4)    And finally, that although he was unsure how, not knowing much about me nor my occupation, that I was a powerful voice. He remarked, “You have a powerful voice and your story is important. It matters. You will impact the lives of so many that you don’t yet realize. When you share your story with younger women you will play a formative role in their lives.” ---- and chills ran the length of my spine.

For those unaware, I work for Chi Omega as a National Leadership Consultant with my dear friend Courtney. In my words, my job is to work with collegiate women on leadership development, local operational management, and provide a sisterly ear for their thoughts to be heard. Until that moment I had never thought that my story was a part of my job.

He said that he felt called to share that with me, and that I needed to hear the message. My hope is that he knows how thankful I am that he stopped me by the water fountain.

He gave me the gift that I would ordinarily give others. It’s funny that I love to give the gift of validation and being silently heard to others.
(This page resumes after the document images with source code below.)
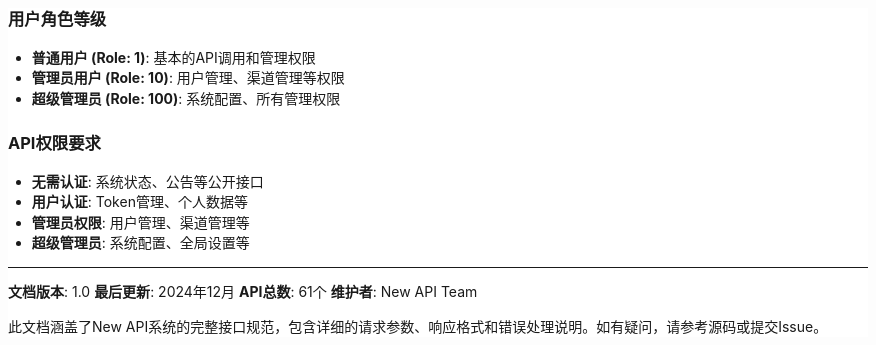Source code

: ### 用户角色等级
- **普通用户 (Role: 1)**: 基本的API调用和管理权限
- **管理员用户 (Role: 10)**: 用户管理、渠道管理等权限
- **超级管理员 (Role: 100)**: 系统配置、所有管理权限

### API权限要求
- **无需认证**: 系统状态、公告等公开接口
- **用户认证**: Token管理、个人数据等
- **管理员权限**: 用户管理、渠道管理等
- **超级管理员**: 系统配置、全局设置等

---

**文档版本**: 1.0
**最后更新**: 2024年12月
**API总数**: 61个
**维护者**: New API Team

此文档涵盖了New API系统的完整接口规范，包含详细的请求参数、响应格式和错误处理说明。如有疑问，请参考源码或提交Issue。

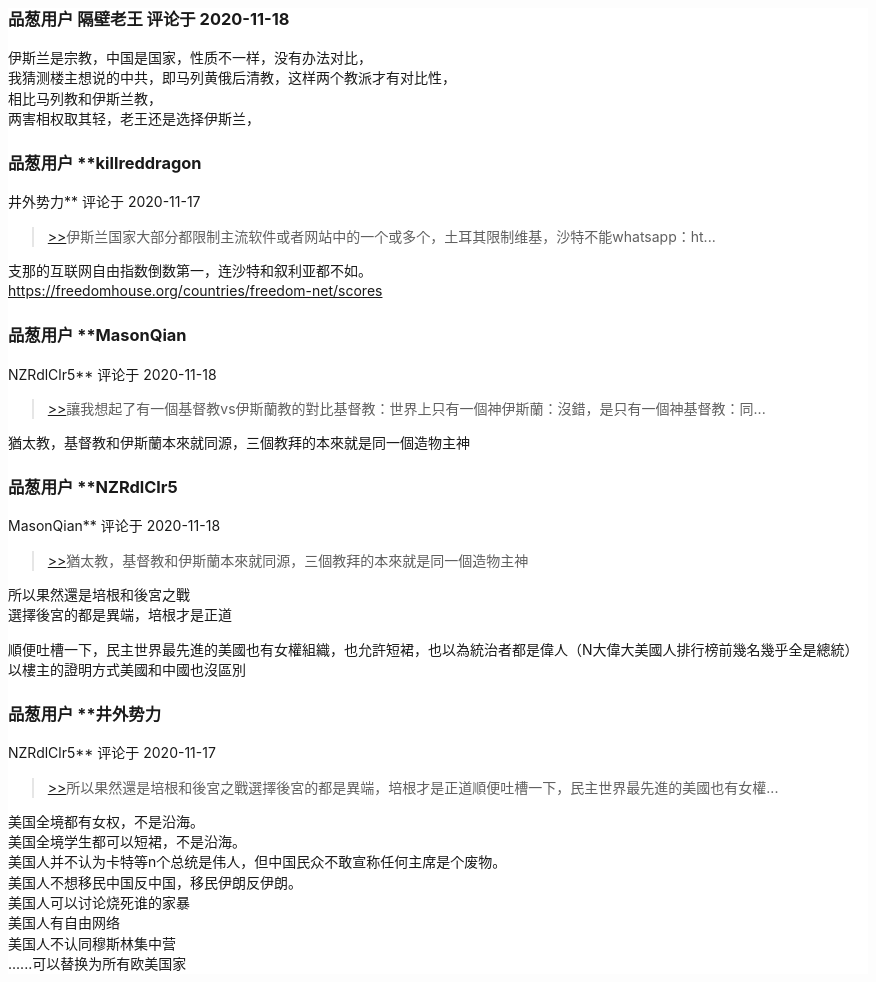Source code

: 

            
### 品葱用户 **隔壁老王** 评论于 2020-11-18
        
伊斯兰是宗教，中国是国家，性质不一样，没有办法对比，  
我猜测楼主想说的中共，即马列黄俄后清教，这样两个教派才有对比性，  
相比马列教和伊斯兰教，  
两害相权取其轻，老王还是选择伊斯兰，
        


            
### 品葱用户 **killreddragon 
井外势力** 评论于 2020-11-17
        
> [\>>]( "/article/item_id-546663#")伊斯兰国家大部分都限制主流软件或者网站中的一个或多个，土耳其限制维基，沙特不能whatsapp：ht...

  
  
支那的互联网自由指数倒数第一，连沙特和叙利亚都不如。  
https://freedomhouse.org/countries/freedom-net/scores
        


            
### 品葱用户 **MasonQian 
NZRdlClr5** 评论于 2020-11-18
        
> [\>>]( "/article/item_id-546851#")讓我想起了有一個基督教vs伊斯蘭教的對比基督教：世界上只有一個神伊斯蘭：沒錯，是只有一個神基督教：同...

  
  
猶太教，基督教和伊斯蘭本來就同源，三個教拜的本來就是同一個造物主神
        


            
### 品葱用户 **NZRdlClr5 
MasonQian** 评论于 2020-11-18
        
> [\>>]( "/article/item_id-546873#")猶太教，基督教和伊斯蘭本來就同源，三個教拜的本來就是同一個造物主神

  
  
所以果然還是培根和後宮之戰  
選擇後宮的都是異端，培根才是正道  
  
順便吐槽一下，民主世界最先進的美國也有女權組織，也允許短裙，也以為統治者都是偉人（N大偉大美國人排行榜前幾名幾乎全是總統）  
以樓主的證明方式美國和中國也沒區別
        


            
### 品葱用户 **井外势力 
NZRdlClr5** 评论于 2020-11-17
        
> [\>>]( "/article/item_id-546877#")所以果然還是培根和後宮之戰選擇後宮的都是異端，培根才是正道順便吐槽一下，民主世界最先進的美國也有女權...

  
美国全境都有女权，不是沿海。  
美国全境学生都可以短裙，不是沿海。  
美国人并不认为卡特等n个总统是伟人，但中国民众不敢宣称任何主席是个废物。  
美国人不想移民中国反中国，移民伊朗反伊朗。  
美国人可以讨论烧死谁的家暴  
美国人有自由网络  
美国人不认同穆斯林集中营  
......可以替换为所有欧美国家
        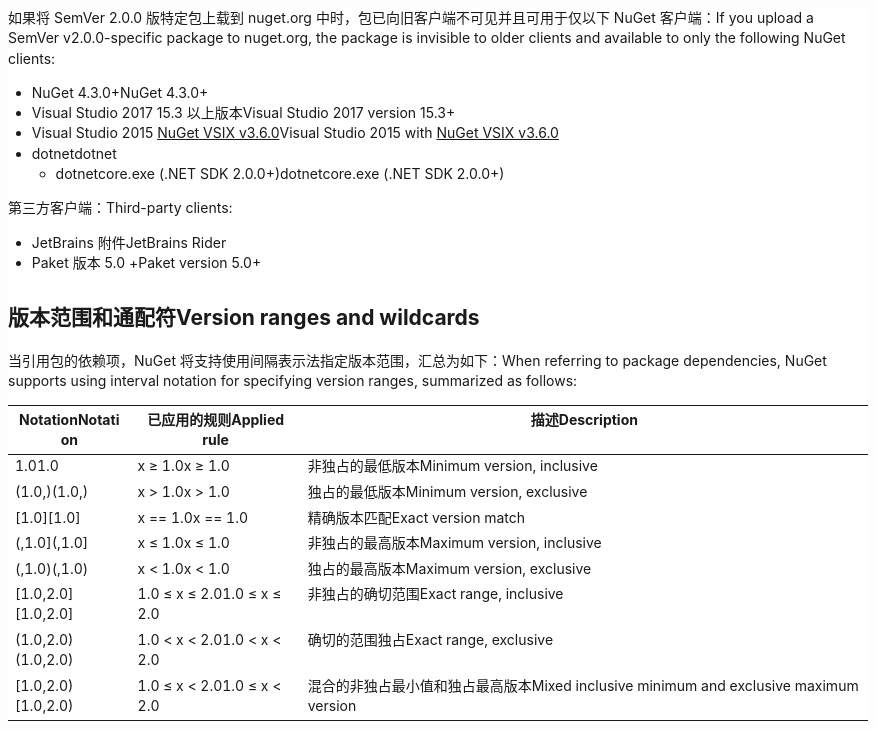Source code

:<span data-ttu-id="94a9d-142">如果将 SemVer 2.0.0 版特定包上载到 nuget.org 中时，包已向旧客户端不可见并且可用于仅以下 NuGet 客户端：</span><span class="sxs-lookup"><span data-stu-id="94a9d-142">If you upload a SemVer v2.0.0-specific package to nuget.org, the package is invisible to older clients and available to only the following NuGet clients:</span></span>

- <span data-ttu-id="94a9d-143">NuGet 4.3.0+</span><span class="sxs-lookup"><span data-stu-id="94a9d-143">NuGet 4.3.0+</span></span>
- <span data-ttu-id="94a9d-144">Visual Studio 2017 15.3 以上版本</span><span class="sxs-lookup"><span data-stu-id="94a9d-144">Visual Studio 2017 version 15.3+</span></span>
- <span data-ttu-id="94a9d-145">Visual Studio 2015 [NuGet VSIX v3.6.0](https://dist.nuget.org/visualstudio-2015-vsix/latest/NuGet.Tools.vsix)</span><span class="sxs-lookup"><span data-stu-id="94a9d-145">Visual Studio 2015 with [NuGet VSIX v3.6.0](https://dist.nuget.org/visualstudio-2015-vsix/latest/NuGet.Tools.vsix)</span></span>
- <span data-ttu-id="94a9d-146">dotnet</span><span class="sxs-lookup"><span data-stu-id="94a9d-146">dotnet</span></span>
  - <span data-ttu-id="94a9d-147">dotnetcore.exe (.NET SDK 2.0.0+)</span><span class="sxs-lookup"><span data-stu-id="94a9d-147">dotnetcore.exe (.NET SDK 2.0.0+)</span></span>

<span data-ttu-id="94a9d-148">第三方客户端：</span><span class="sxs-lookup"><span data-stu-id="94a9d-148">Third-party clients:</span></span>

- <span data-ttu-id="94a9d-149">JetBrains 附件</span><span class="sxs-lookup"><span data-stu-id="94a9d-149">JetBrains Rider</span></span>
- <span data-ttu-id="94a9d-150">Paket 版本 5.0 +</span><span class="sxs-lookup"><span data-stu-id="94a9d-150">Paket version 5.0+</span></span>


<a name="version-ranges"></a>

## <a name="version-ranges-and-wildcards"></a><span data-ttu-id="94a9d-151">版本范围和通配符</span><span class="sxs-lookup"><span data-stu-id="94a9d-151">Version ranges and wildcards</span></span>

<span data-ttu-id="94a9d-152">当引用包的依赖项，NuGet 将支持使用间隔表示法指定版本范围，汇总为如下：</span><span class="sxs-lookup"><span data-stu-id="94a9d-152">When referring to package dependencies, NuGet supports using interval notation for specifying version ranges, summarized as follows:</span></span>

| <span data-ttu-id="94a9d-153">Notation</span><span class="sxs-lookup"><span data-stu-id="94a9d-153">Notation</span></span> | <span data-ttu-id="94a9d-154">已应用的规则</span><span class="sxs-lookup"><span data-stu-id="94a9d-154">Applied rule</span></span> | <span data-ttu-id="94a9d-155">描述</span><span class="sxs-lookup"><span data-stu-id="94a9d-155">Description</span></span> |
|----------|--------------|-------------|
| <span data-ttu-id="94a9d-156">1.0</span><span class="sxs-lookup"><span data-stu-id="94a9d-156">1.0</span></span> | <span data-ttu-id="94a9d-157">x ≥ 1.0</span><span class="sxs-lookup"><span data-stu-id="94a9d-157">x ≥ 1.0</span></span> | <span data-ttu-id="94a9d-158">非独占的最低版本</span><span class="sxs-lookup"><span data-stu-id="94a9d-158">Minimum version, inclusive</span></span> |
| <span data-ttu-id="94a9d-159">(1.0,)</span><span class="sxs-lookup"><span data-stu-id="94a9d-159">(1.0,)</span></span> | <span data-ttu-id="94a9d-160">x > 1.0</span><span class="sxs-lookup"><span data-stu-id="94a9d-160">x > 1.0</span></span> | <span data-ttu-id="94a9d-161">独占的最低版本</span><span class="sxs-lookup"><span data-stu-id="94a9d-161">Minimum version, exclusive</span></span> |
| <span data-ttu-id="94a9d-162">[1.0]</span><span class="sxs-lookup"><span data-stu-id="94a9d-162">[1.0]</span></span> | <span data-ttu-id="94a9d-163">x == 1.0</span><span class="sxs-lookup"><span data-stu-id="94a9d-163">x == 1.0</span></span> | <span data-ttu-id="94a9d-164">精确版本匹配</span><span class="sxs-lookup"><span data-stu-id="94a9d-164">Exact version match</span></span> |
| <span data-ttu-id="94a9d-165">(,1.0]</span><span class="sxs-lookup"><span data-stu-id="94a9d-165">(,1.0]</span></span> | <span data-ttu-id="94a9d-166">x ≤ 1.0</span><span class="sxs-lookup"><span data-stu-id="94a9d-166">x ≤ 1.0</span></span> | <span data-ttu-id="94a9d-167">非独占的最高版本</span><span class="sxs-lookup"><span data-stu-id="94a9d-167">Maximum version, inclusive</span></span> |
| <span data-ttu-id="94a9d-168">(,1.0)</span><span class="sxs-lookup"><span data-stu-id="94a9d-168">(,1.0)</span></span> | <span data-ttu-id="94a9d-169">x < 1.0</span><span class="sxs-lookup"><span data-stu-id="94a9d-169">x < 1.0</span></span> | <span data-ttu-id="94a9d-170">独占的最高版本</span><span class="sxs-lookup"><span data-stu-id="94a9d-170">Maximum version, exclusive</span></span> |
| <span data-ttu-id="94a9d-171">[1.0,2.0]</span><span class="sxs-lookup"><span data-stu-id="94a9d-171">[1.0,2.0]</span></span> | <span data-ttu-id="94a9d-172">1.0 ≤ x ≤ 2.0</span><span class="sxs-lookup"><span data-stu-id="94a9d-172">1.0 ≤ x ≤ 2.0</span></span> | <span data-ttu-id="94a9d-173">非独占的确切范围</span><span class="sxs-lookup"><span data-stu-id="94a9d-173">Exact range, inclusive</span></span> |
| <span data-ttu-id="94a9d-174">(1.0,2.0)</span><span class="sxs-lookup"><span data-stu-id="94a9d-174">(1.0,2.0)</span></span> | <span data-ttu-id="94a9d-175">1.0 < x < 2.0</span><span class="sxs-lookup"><span data-stu-id="94a9d-175">1.0 < x < 2.0</span></span> | <span data-ttu-id="94a9d-176">确切的范围独占</span><span class="sxs-lookup"><span data-stu-id="94a9d-176">Exact range, exclusive</span></span> |
| <span data-ttu-id="94a9d-177">[1.0,2.0)</span><span class="sxs-lookup"><span data-stu-id="94a9d-177">[1.0,2.0)</span></span> | <span data-ttu-id="94a9d-178">1.0 ≤ x < 2.0</span><span class="sxs-lookup"><span data-stu-id="94a9d-178">1.0 ≤ x < 2.0</span></span> | <span data-ttu-id="94a9d-179">混合的非独占最小值和独占最高版本</span><span class="sxs-lookup"><span data-stu-id="94a9d-179">Mixed inclusive minimum and exclusive maximum version</span></span> |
However, I don’t extend such courtesy to myself. I thought that I was a great listener, but really, I was great at listening to everyone but myself.


(v): not following a prepared script

It wasn’t until that day in the airport that I began to reflect on my story. I found that the schemas and scripts rushed to the top. They began to play internally for me, or maybe those have been playing internally for so many years, I could no longer tell the difference... That day, this September, I saw them for what they were—the incomplete truth.

It has by no means been an easy switch, to begin to share the complete story, when the story I have shared for so many years has been incomplete. I remind myself daily that if I want to truly be a great listener, I have to listen to everyone -- myself included. I remind myself that my story is my life; it is chaotic, beautiful, painful, and unscripted.